- **Supplied text**:
--*--

Target variable is designed to help manage the large number of global & static variables that you can have in a complex system.  So we avoid having the command with no arguments just dumping all the global variables in every library in the program in most cases.  That can be pages and pages of output...

The current method for this is: before you run, when target variable has no context, it will either search for globals & statics by name if you provide them, or show all the globals in whatever shared libraries you name.  It doesn't ever show all globals everywhere in this case:

   > lldb ~/Projects/Sketch/build/Debug/Sketch.app
  (lldb) target create "/Volumes/ThePlayground/Users/jingham/Projects/Sketch/build/Debug/Sketch.app"
  Current executable set to '/Volumes/ThePlayground/Users/jingham/Projects/Sketch/build/Debug/Sketch.app' (x86_64).
  (lldb) target variable
  error: 'target variable' takes one or more global variable names as arguments
  
  (lldb) target variable SKTAppAutosavingDelayPreferenceKey
  (NSString *) SKTAppAutosavingDelayPreferenceKey = 0x00000001000223f8
  (lldb) target variable --shlib Sketch
  Global variables for /Volumes/ThePlayground/Users/jingham/Projects/Sketch/build/Debug/Sketch.app/Contents/MacOS/Sketch
  (NSString *) SKTAppAutosavingDelayPreferenceKey = 0x00000001000223f8
  (NSString *) SKTAppAutosavesPreferenceKey = 0x00000001000223d8
  ...

That first error could be a little nicer, actually...

--*--

- **Data section**:
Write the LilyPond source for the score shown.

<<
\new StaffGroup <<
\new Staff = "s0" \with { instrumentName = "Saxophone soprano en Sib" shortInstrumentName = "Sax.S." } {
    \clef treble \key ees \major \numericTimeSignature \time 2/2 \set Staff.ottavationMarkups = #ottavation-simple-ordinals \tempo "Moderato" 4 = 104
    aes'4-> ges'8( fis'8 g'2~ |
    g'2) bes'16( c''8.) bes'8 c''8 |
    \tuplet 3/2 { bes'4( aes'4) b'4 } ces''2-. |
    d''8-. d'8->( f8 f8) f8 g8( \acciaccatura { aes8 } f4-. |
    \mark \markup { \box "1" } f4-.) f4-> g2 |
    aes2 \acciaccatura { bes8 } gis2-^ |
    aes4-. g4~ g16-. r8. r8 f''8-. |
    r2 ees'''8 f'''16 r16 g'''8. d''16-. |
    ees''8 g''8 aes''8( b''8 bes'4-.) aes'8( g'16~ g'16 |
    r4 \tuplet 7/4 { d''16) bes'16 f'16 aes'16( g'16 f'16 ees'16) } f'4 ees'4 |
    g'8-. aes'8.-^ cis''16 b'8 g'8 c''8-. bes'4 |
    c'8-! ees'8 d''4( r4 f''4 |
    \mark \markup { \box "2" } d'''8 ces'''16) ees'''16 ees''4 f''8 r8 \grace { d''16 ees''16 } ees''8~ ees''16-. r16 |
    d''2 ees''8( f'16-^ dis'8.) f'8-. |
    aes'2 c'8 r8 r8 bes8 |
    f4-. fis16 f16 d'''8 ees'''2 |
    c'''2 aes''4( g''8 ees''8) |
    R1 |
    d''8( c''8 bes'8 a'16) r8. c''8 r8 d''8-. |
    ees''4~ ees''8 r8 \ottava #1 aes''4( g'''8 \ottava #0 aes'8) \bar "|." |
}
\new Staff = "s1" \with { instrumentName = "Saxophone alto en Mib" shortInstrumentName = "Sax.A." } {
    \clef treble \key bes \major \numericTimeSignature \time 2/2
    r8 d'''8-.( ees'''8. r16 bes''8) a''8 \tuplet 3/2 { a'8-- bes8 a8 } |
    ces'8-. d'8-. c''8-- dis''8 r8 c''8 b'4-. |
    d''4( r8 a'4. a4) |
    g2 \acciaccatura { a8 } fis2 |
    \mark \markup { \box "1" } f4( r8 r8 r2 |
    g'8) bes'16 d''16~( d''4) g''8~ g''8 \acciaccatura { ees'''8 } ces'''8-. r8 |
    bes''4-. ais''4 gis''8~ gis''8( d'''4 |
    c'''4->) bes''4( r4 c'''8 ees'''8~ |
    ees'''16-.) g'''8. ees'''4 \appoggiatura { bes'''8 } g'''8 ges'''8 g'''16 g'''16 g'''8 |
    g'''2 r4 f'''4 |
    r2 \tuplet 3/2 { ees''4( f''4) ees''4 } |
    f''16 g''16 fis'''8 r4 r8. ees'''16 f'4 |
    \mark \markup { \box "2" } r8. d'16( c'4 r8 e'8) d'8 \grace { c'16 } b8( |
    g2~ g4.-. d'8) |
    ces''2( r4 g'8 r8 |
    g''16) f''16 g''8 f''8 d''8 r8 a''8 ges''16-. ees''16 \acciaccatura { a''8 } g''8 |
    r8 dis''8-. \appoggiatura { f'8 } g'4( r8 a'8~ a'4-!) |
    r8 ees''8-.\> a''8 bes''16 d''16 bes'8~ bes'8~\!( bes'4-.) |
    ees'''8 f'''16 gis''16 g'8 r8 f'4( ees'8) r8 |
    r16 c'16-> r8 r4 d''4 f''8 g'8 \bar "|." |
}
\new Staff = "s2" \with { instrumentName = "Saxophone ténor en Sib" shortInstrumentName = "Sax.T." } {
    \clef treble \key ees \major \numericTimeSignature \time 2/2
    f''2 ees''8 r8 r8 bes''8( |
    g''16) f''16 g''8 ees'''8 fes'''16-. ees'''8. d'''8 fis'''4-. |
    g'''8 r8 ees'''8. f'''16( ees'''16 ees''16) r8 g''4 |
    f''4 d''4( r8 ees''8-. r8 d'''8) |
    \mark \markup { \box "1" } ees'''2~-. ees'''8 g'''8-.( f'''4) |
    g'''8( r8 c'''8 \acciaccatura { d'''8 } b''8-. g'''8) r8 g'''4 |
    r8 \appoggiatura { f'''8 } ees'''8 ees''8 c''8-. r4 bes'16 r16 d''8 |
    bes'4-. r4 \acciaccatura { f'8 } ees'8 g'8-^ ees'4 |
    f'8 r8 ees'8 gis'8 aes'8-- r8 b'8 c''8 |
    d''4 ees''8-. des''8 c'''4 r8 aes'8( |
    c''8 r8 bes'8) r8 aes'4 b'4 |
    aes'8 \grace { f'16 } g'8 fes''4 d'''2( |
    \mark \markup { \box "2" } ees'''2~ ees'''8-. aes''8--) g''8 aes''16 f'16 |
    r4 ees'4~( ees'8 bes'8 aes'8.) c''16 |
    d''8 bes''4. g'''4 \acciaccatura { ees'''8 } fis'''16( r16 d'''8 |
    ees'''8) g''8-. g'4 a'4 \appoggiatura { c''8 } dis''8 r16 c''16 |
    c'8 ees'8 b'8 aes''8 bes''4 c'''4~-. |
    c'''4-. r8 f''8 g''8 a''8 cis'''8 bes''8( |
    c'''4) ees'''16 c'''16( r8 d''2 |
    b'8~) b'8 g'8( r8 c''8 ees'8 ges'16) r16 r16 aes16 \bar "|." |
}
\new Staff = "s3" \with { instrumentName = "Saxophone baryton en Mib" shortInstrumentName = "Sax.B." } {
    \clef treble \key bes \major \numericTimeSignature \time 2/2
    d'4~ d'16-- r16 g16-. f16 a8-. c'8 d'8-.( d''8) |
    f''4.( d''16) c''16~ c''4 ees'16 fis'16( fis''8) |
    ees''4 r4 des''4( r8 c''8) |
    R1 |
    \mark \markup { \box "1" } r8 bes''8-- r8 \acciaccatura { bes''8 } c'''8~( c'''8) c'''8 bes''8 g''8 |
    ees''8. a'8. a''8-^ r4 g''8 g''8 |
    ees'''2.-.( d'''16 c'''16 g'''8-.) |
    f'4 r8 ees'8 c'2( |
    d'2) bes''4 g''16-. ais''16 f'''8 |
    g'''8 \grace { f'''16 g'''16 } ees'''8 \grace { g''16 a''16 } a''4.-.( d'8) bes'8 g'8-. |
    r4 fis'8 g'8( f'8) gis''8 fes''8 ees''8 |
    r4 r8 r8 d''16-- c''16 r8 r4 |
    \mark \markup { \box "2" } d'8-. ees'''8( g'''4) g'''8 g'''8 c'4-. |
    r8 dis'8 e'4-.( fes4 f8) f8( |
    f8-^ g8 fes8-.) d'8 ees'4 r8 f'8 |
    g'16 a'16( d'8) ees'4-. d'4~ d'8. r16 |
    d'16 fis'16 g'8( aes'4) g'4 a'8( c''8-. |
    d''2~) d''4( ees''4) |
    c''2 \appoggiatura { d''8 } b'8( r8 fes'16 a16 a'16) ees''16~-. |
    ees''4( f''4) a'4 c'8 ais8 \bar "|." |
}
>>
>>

--*--

- **Brief 1**:
Update the passage about lldb's target variable command starting at "Target variable is" and ending at "pages of output...", changing "complex system" to "large program".
- **Brief 2**:
Write what comes next in the text about lldb's target variable command, picking up after its final sentence.
The entries are separate material.

- **Output 1**:
Target variable is designed to help manage the large number of global & static variables that you can have in a large program.  So we avoid having the command with no arguments just dumping all the global variables in every library in the program in most cases.  That can be pages and pages of output...

- **Output 2**:
Then when you are in a frame scope, what we show by default is the statics and globals defined in the CU holding that frame.  That is why you aren't seeing other variables once you've stopped.

If you want to broaden the search you can either specify a name, or specify a shared library.

I think the current behavior is preferable to dumping all the globals, which if you have debug information for a substantial part of the system is overwhelming and not useful.

I'm also confused about the changes to the expression parser lookup.  The expression parser isn't trying to limit information in the way "target variable" does, and should already look everywhere for globals (of course starting from the current frame -> containing CU -> containing dylib and finally out to all dylibs.  I don't see any indication from your examples that this isn't working, and your test only test "target variable", it doesn't use the expression parser.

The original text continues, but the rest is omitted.